WORK INSTRUCTION A: Which forms of self-exile does the text on neoliberal capitalism and mental health name?
WORK INSTRUCTION B: Carry on the text on neoliberal capitalism and mental health from the end of its last sentence.

Deep emotional scars can warp libido; thus, in our age of corporate state hyper-authoritarianism, obsessive materialism, and neo-puritan pathology, all too many people have become terrified of their own passion–from sweat plangent lust to incandescent enthusiasm, right down to even accepting the shadows and perfumes borne of an inner life–and have withdrawn into forms of self-exile such as addiction, alienation, depression, compulsive materialism, and narcissistic striving.

-Phil Rockstroh

Back to ‘permanent solutions’ as mentioned earlier: capitalism and neoliberalism consistently are at times sold as temporary solutions to what end up being permanent problems for many- a market-based economy itself (this and this), high-interest loans through the IMF; the right-wing Heritage Foundation also critiques the role the IMF has played), austerity, sanctions and blockades.

In Mental Health Challenges Related to Neoliberal Capitalism in the United States, Anna Ziera’s report states, “Neoliberalism encourages individualism, which has decreased emphasis on the need for community and social connection for fulfillment. Since individualism is viewed as a desirable moral characteristic, asking for help, especially financially, is frowned upon. With complete faith in the free market to provide for all who wish to work, people who do not achieve financial success are blamed for their misfortunes increasing the stigma of poverty.”

In thinking about what (and how) i was going to write, i hearkened back to Karl Marx’ essay on suicide, based on economist Jacques Peuchet’s writings (Du suicide et de ses causes). Marx’ essay was written in 1846, two years prior to his (and Frederick Engels’) oft-quoted (and many times misinterpreted) Communist Manifesto. Marx’ essay was one i purchased as a teenager, simultaneously experiencing ideation as well as exploring where my political ideologies lie- a search i began from the age of 14. This copy of the book is one i still physically have.

SOURCE INFORMATION:
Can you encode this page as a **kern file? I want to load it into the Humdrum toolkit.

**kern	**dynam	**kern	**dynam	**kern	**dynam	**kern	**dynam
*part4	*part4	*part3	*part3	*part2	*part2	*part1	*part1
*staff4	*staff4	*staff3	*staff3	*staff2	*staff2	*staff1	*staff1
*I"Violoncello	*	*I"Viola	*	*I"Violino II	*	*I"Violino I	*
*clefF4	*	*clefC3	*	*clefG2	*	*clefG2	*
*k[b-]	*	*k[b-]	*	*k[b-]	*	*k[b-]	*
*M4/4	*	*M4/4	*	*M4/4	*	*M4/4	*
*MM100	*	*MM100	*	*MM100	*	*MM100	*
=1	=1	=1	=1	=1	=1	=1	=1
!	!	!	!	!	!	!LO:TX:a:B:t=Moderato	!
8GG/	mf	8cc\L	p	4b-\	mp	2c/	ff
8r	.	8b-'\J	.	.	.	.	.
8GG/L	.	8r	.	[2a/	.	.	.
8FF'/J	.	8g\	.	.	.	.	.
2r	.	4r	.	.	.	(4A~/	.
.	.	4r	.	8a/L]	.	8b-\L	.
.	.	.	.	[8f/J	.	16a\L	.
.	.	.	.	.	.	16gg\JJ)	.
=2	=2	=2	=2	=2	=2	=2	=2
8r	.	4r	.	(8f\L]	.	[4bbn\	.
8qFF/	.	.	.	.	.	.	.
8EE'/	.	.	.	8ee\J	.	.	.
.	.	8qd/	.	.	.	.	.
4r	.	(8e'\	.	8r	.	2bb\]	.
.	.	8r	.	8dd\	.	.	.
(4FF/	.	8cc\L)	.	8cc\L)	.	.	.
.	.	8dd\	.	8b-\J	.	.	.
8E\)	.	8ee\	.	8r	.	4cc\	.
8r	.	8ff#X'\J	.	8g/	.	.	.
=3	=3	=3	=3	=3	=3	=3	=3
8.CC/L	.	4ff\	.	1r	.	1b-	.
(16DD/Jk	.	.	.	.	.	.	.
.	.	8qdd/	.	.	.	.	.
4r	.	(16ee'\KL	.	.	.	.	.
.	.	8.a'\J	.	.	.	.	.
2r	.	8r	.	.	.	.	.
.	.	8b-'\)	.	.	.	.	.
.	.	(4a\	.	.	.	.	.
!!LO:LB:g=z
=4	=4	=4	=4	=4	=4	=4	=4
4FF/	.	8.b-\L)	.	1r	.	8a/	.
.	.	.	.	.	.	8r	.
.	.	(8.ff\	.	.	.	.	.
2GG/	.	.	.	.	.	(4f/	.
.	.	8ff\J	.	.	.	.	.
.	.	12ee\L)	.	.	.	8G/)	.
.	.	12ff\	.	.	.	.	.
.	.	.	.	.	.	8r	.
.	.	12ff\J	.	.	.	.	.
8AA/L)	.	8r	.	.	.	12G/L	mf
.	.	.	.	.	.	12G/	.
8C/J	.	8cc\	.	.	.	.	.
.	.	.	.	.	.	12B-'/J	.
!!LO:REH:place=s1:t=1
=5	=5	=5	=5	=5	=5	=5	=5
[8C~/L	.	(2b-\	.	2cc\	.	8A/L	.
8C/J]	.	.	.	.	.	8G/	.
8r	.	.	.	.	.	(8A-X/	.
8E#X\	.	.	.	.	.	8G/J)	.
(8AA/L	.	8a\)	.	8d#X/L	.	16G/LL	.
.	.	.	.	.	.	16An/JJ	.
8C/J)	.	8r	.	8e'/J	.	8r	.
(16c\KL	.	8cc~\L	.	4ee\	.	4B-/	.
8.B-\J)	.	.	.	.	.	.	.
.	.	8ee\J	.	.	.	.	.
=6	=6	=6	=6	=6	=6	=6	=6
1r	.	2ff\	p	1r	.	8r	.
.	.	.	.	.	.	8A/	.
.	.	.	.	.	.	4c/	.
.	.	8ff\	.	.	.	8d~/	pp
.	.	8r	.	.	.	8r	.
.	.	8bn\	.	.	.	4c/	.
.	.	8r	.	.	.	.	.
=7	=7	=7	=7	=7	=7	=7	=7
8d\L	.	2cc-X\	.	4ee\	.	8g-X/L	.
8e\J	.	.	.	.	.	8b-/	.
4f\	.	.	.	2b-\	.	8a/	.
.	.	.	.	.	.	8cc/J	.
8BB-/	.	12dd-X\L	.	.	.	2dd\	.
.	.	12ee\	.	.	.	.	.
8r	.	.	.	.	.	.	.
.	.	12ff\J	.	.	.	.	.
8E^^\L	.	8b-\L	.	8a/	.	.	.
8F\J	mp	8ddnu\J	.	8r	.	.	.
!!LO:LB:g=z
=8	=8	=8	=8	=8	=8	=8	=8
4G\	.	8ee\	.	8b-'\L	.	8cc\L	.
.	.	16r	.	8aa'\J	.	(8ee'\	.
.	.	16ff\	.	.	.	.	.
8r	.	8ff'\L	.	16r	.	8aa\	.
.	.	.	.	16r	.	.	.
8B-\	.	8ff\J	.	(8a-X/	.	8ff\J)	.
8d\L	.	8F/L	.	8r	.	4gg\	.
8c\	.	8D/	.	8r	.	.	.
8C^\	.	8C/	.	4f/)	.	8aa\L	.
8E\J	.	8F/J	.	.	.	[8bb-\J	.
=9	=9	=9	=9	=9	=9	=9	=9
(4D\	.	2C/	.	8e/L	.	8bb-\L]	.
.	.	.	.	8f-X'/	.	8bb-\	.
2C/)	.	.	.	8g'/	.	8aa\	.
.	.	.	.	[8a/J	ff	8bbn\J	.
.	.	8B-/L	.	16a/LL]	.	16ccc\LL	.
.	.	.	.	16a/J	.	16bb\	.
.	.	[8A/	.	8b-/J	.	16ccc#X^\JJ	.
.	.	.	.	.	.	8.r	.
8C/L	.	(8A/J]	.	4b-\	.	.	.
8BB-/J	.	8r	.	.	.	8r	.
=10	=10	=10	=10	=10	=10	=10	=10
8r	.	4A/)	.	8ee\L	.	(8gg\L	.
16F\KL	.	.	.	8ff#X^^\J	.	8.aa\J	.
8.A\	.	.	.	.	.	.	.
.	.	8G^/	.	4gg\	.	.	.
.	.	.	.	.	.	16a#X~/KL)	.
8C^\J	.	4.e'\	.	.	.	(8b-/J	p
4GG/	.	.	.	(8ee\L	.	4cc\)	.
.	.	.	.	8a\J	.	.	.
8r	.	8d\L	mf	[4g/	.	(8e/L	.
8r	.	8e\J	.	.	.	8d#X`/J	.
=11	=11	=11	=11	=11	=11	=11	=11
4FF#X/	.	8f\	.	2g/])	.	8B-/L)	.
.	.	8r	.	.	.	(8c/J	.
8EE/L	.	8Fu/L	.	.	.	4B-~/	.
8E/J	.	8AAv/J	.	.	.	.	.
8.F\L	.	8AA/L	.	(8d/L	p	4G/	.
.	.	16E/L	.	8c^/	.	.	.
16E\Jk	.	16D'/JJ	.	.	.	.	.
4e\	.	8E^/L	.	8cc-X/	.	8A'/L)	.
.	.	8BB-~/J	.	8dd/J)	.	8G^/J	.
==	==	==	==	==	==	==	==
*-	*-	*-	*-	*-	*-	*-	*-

TASK OUTPUT A: addiction, alienation, depression, compulsive materialism, narcissistic striving

TASK OUTPUT B:
Marx (whom two of his daughters also ended their lives) added his interpretation (which is in bold lettering) of Peuchet’s writing by saying, “All that has been said against suicide stems from the same circle of ideas.  One condemns suicide with foregone conclusions. But, the very existence of suicide is an open protest against these unsophisticated conclusions. They speak of our duty to this society, but not of our right to expect explanations and actions by our society.  They endlessly exalt, as the infinitely higher virtue, overcoming suffering, rather than giving in to it.  Such a virtue is every bit as sad as the perspective it opens up.  In brief, one has made suicide an act of cowardice, a crime against law, society, and honor.”

Also, “A dull bourgeois, who places his soul in his business and his God in commerce, can find all this to be very romantic and refute the pain that he cannot understand with derisive laughter.  We are not surprised by his derision. What else to expect from three-percenters, who have no inkling that daily, hourly, bit by bit, they kill themselves, their human nature.  But, what is one to say of those good people who play the devout, the educated, and still repeat this nastiness?”

An unjust, inhumane environment where labor is exploited, mental health struggles are reduced to an unspoken burden (or a series of slogans), and those on the margins of society are further marginalized is going to continually produce a population of people who are going to question the existence of life.

In the Zeira report, it states: “Attitudes toward people who receive government financial assistance can elicit feelings of shame from those who receive benefits.” There’s such an emphasis on ‘picking oneself up by the bootstraps’, the ‘self-made man’, and becoming ‘high value’; however, in a system that is dependent on economic disparities in order to thrive, the paths in which to achieve this ideal are unsustainable. Most people who hope to achieve some modicum of a CEO-style upper-level income do not aspire to exploit. The reality is though, this is what one must do if they’re going to maintain that level of wealth. If one has any level of empathy; if one’s value is based on building substantial relationships based on mutual respect and collaboration (as opposed to capitol acquisition and exploitation); if one has any level of respect for humanity, they are going to experience a dilemma.

Even after all this, even as i consistently rail against capitalism i acknowledge that i still fall subject to its pull.

All roads they lead to shame.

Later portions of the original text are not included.